-- Opening Marker --

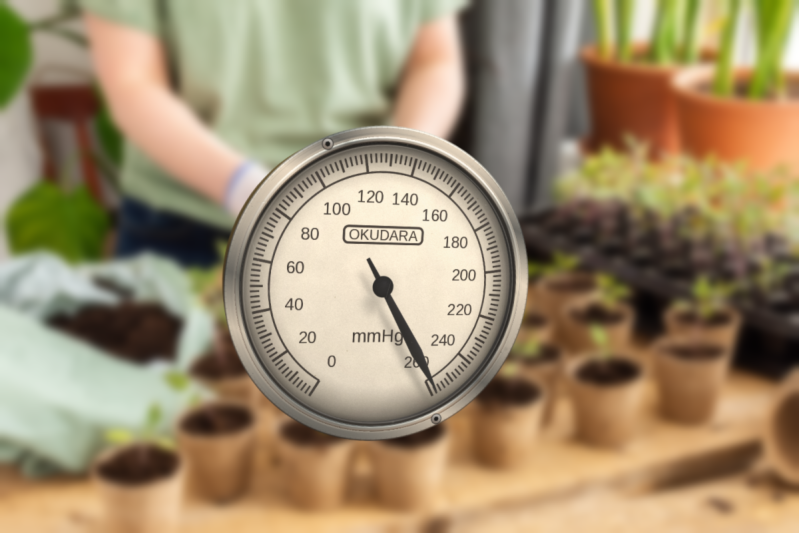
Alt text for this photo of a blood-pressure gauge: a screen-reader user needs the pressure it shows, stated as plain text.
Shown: 258 mmHg
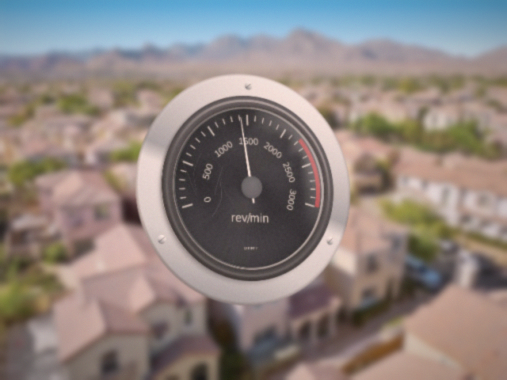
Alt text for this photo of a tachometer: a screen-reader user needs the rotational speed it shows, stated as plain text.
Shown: 1400 rpm
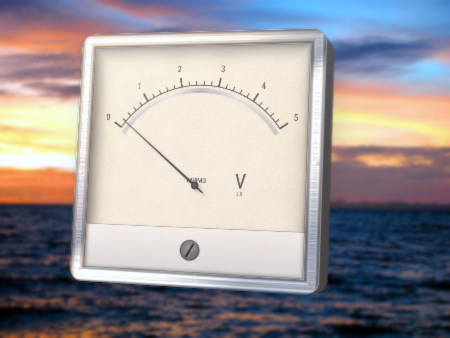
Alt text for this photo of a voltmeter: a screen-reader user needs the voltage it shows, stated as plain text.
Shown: 0.2 V
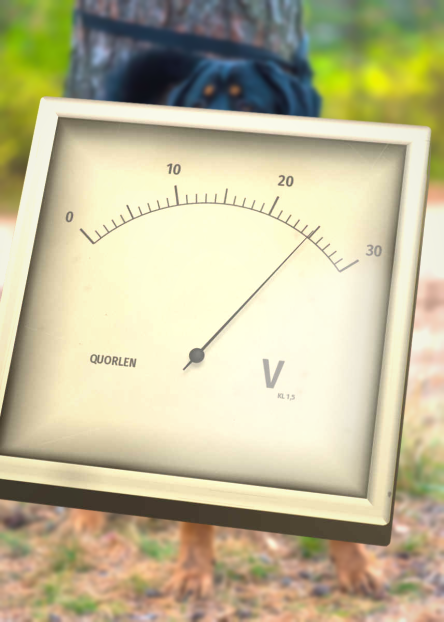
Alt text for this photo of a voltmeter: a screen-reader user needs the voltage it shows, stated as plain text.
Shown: 25 V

-- Closing Marker --

__THE TASK__: Rewrite every line of the material above as a numbered list, omitting blank lines and leaving out the pictures.

__ANSWER SECTION__:
1. Alt text for this photo of a blood-pressure gauge: a screen-reader user needs the pressure it shows, stated as plain text.
2. Shown: 258 mmHg
3. Alt text for this photo of a tachometer: a screen-reader user needs the rotational speed it shows, stated as plain text.
4. Shown: 1400 rpm
5. Alt text for this photo of a voltmeter: a screen-reader user needs the voltage it shows, stated as plain text.
6. Shown: 0.2 V
7. Alt text for this photo of a voltmeter: a screen-reader user needs the voltage it shows, stated as plain text.
8. Shown: 25 V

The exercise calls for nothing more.